Discovery → Delivery Loop (Cadence)


– Customer interviews (30–45 min). Update OST with new opportunities.
– Review usage dashboards (adoption, failures, time-to-first-value).
– Choose 1–2 assumption tests (thin slices, not epics).

Bi-weekly

– Ship thin slices behind feature flags (e.g., new dimension, lineage view, sample notebook).
– Run A/B or shadow comparisons on model changes.

Monthly

* SLO review + error budget burn; decide on pace vs. reliability.
* Cost review; identify expensive query patterns; push semantics or aggregates closer to the product.

Quarterly

– Outcome check (did we move the North Star?).
– Retire unused features (measured by telemetry), cut cost, simplify schema.

Roles & RACI (Lightweight, but Real)

  • Data Product Manager (DPM) Outcomes, OST, contracts, adoption, pricing/cost-to-serve.
  • Tech Lead / Data Engineer Pipeline design, performance, rollout, reliability.
  • Analytics/ML Partner Consumer proxy, metric definitions, acceptance tests.
  • Platform Team Paved road: catalogs, governance, contracts CI, observability.
  • Data Governance Define policies; platform enforces them automatically.

Measuring Success (KPIs That Matter)

  • Time-to-first-value For new consumers (median days).
  • Adoption # active consumers, # dependent products/dashboards.
  • SLO attainment Freshness, availability, DQ + **error budget burn**.
  • Change lead time Schema change, production & docs updated.
  • Cost-to-serve per query Unit economics (e.g., per 1k dashboard views).
  • Trust signals NPS from analysts, compliance posture, lineage completeness.

Templates You Can Steal

  • Purpose & outcome The business metric it moves.
  • Personas & jobs Who uses it and why.
  • Contract Schema link + SLOs + policies.
  • Getting started Example queries/notebooks; BI semantic layer mappings.
  • Change log & roadmap Versions, deprecations, upcoming bets (from OST).

product: abc_features
version: 1.6.0
owners:
  product_manager: jez@data-lingua.com
  tech_lead: alice@data-lingua.com
interface:
  access: delta_share://risk/underwriting_features
  schema_ref: schema/underwriting_features.avsc
  read_methods: [sql, python, dbt, spark]
  semantics_ref: docs/semantics.md
slo:
  freshness_minutes_p95: 15
  availability_rolling_30d: "99.9%"
  dq_score_min: 99.5
policies:
  pii_masking: true
  row_filters:
    region: consumer_region IN ('EU','UK','US')
versioning:
  deprecation_policy_days: 90
observability:
  checks: [freshness, volume, drift, pk_uniqueness, null_spikes]
 ...

Anti-Patterns (How This Fails)

  • Data product = Renamed table.
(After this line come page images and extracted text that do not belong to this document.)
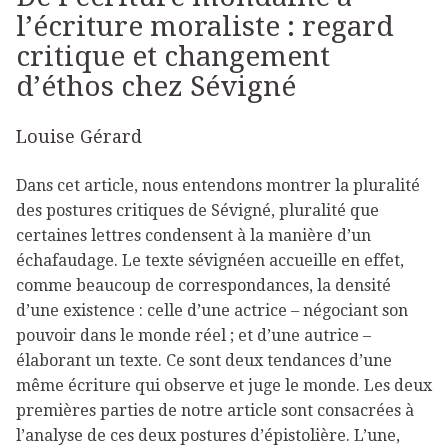
l’écriture moraliste : regard
critique et changement
d’éthos chez Sévigné
Louise Gérard
Dans cet article, nous entendons montrer la pluralité
des postures critiques de Sévigné, pluralité que
certaines lettres condensent à la manière d’un
échafaudage. Le texte sévignéen accueille en effet,
comme beaucoup de correspondances, la densité
d’une existence : celle d’une actrice – négociant son
pouvoir dans le monde réel ; et d’une autrice –
élaborant un texte. Ce sont deux tendances d’une
même écriture qui observe et juge le monde. Les deux
premières parties de notre article sont consacrées à
l’analyse de ces deux postures d’épistolière. L’une,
No SLOs, no contract, no owner.
  • Big-bang modeling = Months of design, little discovery misses real opportunities.
  • Manual governance boards = Humans approving every change throughput dies; encode policies in the platform.
  • Copy-based sharing = CSV exports between clouds drift, cost, security risk.
  • Unbounded schemas = Constant churn without semantic layer or versioning consumer breakage.